Is there way to make testsets fail after N seconds?

Sometimes a @testset ends up with an infinite loop that makes testing a pain.

Is there a way to add a timeout param to testsets to treat all codes taking longer than N seconds as failures?

3 Likes

This isn’t specific to test sets, but I think you can limit execution time by having two async tasks write to a channel. One tasks executes your function of interest or test, and the other just sleeps for the time limit then writes to the channel:

function timelimitcall(f, x, t)
	c = Channel{String}(1)
	@async put!(c, string(f(x)))
	@async begin
		sleep(t)
		put!(c, "out of time")
	end
	return take!(c)
end

function slowf(x::Int)
           sleep(2)
           return "your int was $x"
       end
WARNING: Method definition slowf(Int64) in module Main at REPL[11]:2 overwritten at REPL[27]:2.
slowf (generic function with 1 method)

julia> @time timelimitcall(slowf, 3, 1)
  1.011541 seconds (28 allocations: 5.625 KB)
"out of time"

julia> @time timelimitcall(slowf, 3, 4)
  2.010573 seconds (35 allocations: 8.766 KB)
"your int was 3"

This doesn’t seem to work in cases where the potentially slow or looping function uses all available threads, which makes me think it’s not the right way to do this.
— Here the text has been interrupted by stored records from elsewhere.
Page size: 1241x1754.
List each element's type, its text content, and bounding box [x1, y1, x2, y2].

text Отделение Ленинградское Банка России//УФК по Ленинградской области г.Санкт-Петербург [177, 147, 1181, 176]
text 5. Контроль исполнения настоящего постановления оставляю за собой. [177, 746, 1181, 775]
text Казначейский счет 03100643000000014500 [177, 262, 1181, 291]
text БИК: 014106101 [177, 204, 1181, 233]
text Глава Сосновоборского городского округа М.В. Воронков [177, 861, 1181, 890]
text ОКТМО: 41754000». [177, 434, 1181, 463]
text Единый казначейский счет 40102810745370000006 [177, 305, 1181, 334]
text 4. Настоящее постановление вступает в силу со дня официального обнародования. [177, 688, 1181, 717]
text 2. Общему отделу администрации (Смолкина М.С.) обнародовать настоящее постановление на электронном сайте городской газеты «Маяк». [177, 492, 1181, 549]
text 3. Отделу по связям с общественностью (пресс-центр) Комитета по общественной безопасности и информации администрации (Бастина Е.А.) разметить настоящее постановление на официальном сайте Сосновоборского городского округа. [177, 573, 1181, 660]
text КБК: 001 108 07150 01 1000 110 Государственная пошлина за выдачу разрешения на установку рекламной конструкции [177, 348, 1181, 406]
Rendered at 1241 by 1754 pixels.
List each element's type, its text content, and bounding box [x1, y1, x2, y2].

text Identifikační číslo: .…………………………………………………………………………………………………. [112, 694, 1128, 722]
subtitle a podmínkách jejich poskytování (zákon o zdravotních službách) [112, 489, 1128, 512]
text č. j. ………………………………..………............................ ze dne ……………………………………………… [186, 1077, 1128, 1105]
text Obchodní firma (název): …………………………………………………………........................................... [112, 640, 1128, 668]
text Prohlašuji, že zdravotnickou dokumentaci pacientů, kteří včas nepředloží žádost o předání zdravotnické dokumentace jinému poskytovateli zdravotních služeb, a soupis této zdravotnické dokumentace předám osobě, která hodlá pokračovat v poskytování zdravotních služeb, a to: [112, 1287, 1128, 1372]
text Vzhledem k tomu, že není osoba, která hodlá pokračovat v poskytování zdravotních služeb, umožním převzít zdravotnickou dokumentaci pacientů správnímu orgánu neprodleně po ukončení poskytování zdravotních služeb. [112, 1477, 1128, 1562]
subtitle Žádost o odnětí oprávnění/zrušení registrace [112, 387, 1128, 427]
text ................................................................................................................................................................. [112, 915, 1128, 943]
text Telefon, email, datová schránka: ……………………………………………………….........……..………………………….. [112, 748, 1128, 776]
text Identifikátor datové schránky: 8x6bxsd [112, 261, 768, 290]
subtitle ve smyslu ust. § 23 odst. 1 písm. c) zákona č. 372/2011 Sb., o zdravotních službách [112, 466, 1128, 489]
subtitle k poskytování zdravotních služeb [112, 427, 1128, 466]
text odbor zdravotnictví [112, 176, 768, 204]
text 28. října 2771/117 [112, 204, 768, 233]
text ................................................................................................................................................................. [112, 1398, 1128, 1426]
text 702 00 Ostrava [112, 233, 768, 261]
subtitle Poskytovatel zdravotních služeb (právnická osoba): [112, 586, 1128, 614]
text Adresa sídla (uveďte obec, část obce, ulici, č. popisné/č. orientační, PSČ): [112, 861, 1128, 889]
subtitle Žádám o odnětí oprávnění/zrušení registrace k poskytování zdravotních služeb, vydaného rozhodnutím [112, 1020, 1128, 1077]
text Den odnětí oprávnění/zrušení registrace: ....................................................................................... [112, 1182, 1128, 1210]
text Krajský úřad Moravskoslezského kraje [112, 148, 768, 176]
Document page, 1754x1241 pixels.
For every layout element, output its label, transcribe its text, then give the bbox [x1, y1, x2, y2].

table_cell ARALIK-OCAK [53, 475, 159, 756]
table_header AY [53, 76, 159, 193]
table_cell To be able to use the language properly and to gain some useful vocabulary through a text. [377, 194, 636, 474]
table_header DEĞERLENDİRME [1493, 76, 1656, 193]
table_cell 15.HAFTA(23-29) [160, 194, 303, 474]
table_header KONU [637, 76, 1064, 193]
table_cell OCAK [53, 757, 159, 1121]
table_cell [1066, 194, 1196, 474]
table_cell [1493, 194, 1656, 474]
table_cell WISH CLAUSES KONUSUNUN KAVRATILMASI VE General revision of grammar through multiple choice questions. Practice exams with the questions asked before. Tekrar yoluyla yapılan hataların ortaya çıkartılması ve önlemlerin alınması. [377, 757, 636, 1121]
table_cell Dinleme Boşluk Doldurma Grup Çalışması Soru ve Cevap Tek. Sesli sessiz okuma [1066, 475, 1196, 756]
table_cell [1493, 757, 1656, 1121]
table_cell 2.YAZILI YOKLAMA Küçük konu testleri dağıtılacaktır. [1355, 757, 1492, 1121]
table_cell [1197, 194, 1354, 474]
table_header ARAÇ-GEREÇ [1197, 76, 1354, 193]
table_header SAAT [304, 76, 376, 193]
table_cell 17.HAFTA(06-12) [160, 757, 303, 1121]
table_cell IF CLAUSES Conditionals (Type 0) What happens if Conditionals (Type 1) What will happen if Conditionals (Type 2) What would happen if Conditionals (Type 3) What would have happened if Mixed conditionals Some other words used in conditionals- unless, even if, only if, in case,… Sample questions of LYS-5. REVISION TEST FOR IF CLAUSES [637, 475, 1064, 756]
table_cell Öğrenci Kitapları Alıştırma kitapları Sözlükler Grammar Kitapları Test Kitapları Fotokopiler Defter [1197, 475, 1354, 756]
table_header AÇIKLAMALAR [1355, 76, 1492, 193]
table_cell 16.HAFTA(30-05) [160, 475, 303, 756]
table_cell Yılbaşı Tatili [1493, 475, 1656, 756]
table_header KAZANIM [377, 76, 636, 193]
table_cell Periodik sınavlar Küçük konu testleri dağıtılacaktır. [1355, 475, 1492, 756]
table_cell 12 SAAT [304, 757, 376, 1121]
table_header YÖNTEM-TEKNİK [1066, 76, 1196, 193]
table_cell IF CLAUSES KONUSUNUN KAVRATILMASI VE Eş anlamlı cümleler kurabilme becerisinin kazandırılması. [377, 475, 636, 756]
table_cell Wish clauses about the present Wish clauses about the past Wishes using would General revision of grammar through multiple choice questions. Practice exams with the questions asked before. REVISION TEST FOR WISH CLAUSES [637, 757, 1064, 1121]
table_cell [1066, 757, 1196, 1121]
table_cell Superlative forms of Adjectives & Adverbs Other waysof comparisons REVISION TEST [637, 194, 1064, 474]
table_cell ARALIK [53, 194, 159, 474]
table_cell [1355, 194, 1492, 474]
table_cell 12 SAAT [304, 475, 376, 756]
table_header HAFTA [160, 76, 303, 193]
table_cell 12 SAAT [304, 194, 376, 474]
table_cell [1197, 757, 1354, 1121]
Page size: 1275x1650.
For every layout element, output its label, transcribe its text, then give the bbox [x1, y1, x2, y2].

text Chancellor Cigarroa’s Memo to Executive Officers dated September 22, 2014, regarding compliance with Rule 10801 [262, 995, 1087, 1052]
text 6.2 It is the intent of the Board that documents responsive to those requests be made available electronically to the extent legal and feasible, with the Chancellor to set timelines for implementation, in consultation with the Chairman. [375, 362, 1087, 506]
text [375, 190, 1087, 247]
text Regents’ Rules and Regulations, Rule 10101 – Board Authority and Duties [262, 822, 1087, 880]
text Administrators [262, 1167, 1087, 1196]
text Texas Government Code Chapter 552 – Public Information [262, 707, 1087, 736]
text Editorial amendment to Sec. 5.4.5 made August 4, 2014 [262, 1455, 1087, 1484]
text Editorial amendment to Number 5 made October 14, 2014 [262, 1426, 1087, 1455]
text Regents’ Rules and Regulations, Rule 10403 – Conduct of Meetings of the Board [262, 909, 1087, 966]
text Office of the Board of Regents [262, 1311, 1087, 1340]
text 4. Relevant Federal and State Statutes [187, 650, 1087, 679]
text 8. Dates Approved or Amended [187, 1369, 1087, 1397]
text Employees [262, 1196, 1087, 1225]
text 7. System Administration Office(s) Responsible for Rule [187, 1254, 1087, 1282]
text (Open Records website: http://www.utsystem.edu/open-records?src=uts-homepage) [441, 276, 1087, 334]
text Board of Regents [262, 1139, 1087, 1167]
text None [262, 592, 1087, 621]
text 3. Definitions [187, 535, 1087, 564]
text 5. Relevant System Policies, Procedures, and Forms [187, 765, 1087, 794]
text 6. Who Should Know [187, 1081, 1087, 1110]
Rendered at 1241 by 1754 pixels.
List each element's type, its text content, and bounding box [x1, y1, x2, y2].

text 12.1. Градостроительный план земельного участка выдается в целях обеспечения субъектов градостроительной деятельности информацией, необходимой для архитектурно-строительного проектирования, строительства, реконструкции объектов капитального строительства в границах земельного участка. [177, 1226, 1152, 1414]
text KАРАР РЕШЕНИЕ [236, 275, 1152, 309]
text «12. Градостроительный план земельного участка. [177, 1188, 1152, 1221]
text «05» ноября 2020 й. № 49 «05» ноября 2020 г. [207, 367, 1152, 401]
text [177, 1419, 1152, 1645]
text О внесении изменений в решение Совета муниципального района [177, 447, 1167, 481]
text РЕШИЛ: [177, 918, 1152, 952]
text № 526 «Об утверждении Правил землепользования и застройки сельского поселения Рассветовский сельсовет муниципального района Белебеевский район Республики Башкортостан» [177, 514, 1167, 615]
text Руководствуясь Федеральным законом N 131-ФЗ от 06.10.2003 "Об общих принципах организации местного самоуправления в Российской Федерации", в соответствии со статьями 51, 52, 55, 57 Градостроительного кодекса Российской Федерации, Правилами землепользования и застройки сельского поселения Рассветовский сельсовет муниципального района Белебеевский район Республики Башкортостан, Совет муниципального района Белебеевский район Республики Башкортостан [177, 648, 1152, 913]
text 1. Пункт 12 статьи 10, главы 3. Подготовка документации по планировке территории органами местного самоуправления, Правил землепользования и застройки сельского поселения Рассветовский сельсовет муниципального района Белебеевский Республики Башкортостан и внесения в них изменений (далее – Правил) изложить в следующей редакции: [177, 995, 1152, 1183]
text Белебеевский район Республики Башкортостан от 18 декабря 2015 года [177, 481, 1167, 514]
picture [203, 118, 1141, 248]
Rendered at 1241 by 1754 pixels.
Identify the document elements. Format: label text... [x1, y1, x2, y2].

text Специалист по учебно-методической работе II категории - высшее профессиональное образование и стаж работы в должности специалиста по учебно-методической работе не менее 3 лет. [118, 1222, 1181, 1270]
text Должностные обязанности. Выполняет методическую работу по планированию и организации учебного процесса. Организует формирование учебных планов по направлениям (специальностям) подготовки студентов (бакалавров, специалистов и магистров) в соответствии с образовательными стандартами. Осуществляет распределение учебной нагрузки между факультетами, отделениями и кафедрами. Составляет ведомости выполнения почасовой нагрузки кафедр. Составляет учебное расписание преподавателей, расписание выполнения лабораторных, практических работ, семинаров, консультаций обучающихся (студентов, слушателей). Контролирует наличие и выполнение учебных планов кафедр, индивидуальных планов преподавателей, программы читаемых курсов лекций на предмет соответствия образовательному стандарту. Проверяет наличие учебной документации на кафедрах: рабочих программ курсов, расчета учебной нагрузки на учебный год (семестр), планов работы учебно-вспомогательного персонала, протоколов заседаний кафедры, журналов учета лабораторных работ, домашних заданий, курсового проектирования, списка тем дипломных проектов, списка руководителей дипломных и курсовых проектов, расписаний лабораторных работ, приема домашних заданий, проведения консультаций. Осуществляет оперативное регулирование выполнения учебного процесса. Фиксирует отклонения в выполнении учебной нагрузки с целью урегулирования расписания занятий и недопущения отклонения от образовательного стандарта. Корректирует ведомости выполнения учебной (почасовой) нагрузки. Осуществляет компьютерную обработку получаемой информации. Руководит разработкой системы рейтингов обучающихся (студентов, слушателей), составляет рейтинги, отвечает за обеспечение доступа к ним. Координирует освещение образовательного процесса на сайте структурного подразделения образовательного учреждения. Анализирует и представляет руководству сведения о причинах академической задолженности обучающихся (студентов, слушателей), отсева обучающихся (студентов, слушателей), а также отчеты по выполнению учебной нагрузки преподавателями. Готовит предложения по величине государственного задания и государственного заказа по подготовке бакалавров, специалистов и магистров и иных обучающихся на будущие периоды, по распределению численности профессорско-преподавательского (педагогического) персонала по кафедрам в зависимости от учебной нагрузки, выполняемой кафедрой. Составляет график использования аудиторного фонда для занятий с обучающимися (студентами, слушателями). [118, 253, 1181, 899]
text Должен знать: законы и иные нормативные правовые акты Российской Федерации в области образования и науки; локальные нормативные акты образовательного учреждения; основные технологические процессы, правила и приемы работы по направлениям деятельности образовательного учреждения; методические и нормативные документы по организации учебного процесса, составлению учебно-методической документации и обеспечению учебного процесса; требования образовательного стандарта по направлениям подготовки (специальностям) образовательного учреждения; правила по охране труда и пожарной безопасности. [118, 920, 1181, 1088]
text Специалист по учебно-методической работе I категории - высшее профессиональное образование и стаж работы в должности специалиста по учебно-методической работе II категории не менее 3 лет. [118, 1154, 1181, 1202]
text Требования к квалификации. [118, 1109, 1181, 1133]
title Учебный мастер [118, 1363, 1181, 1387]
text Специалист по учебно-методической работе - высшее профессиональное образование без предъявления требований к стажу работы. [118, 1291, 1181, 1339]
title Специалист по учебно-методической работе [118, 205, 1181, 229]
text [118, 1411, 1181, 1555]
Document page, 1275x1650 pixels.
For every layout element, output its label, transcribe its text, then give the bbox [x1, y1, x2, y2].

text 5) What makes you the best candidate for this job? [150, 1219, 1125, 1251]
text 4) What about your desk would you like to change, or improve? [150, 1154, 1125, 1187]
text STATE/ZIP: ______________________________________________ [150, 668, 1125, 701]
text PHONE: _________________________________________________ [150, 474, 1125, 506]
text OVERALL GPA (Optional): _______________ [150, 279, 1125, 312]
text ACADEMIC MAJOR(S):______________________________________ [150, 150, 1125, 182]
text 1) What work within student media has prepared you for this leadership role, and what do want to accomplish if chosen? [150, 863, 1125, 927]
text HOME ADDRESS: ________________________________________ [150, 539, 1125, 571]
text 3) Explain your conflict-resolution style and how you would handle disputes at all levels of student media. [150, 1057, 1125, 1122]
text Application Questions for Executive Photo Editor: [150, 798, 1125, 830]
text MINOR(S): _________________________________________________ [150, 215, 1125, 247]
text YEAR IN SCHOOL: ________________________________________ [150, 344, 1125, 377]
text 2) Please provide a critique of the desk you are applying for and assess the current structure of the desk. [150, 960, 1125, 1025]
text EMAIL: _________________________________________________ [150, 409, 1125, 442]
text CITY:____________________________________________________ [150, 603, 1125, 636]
Hopefully there’s something better!

2 Likes

Here’s a shot at the case where the trial function doesn’t yield, but a signal works:

module M

const SIGINT=2
function limiter(c)
    ppid = take!(c)
    println("limiter ready, parent is $ppid")
    t = take!(c)
    it = 0
    while it < t && !isready(c)
        it += 1
        sleep(1)
    end
    if !isready(c)
        println("time's up!")
        run(`kill -$SIGINT $ppid`)
        println("limiter done (kill)")
    else
        t = take!(c)
        println("limiter done, got ",t)
    end
end

function trial(n,t::Int)
    a = rand(n,n)
    pid = getpid()
    workers = addprocs(1)
    @everywhere if !isdefined(:M)
        include("tlimit1.jl")
    end
    # channel must be owned by child
    c = RemoteChannel(()->Channel{Int}(0),workers[1])
    F = nothing
    @sync begin
        @async remote(limiter)(c)
        put!(c,Int(pid))
        put!(c,t)
        try
            F = schurfact(a)
            put!(c,0)
            println("F is ready")
        catch(JE)
            println("caught ",JE)
        end
    end
    # clean up, assuming sync is done correctly
    rmprocs(workers)
    F
end

end
julia> M.trial(1024,200)
	From worker 40:	limiter ready, parent is 7752
F is ready
	From worker 40:	limiter done, got 0
Base.LinAlg.Schur{Float64,Array{Float64,2}} with factors T and Z:
[511.572 -0.087236 … 0.160368 -0.150227; -0.0 8.63058 … 0.135984 -0.437195; … 
...
julia> M.trial(1024,1)
	From worker 41:	limiter ready, parent is 7752
caught InterruptException()
	From worker 41:	time's up!
	From worker 41:	limiter done (kill)

Proof of principle only, needs elaboration for package use. Some lockups seem to need more than a SIGINT; perhaps one of the developers can recommend something stronger?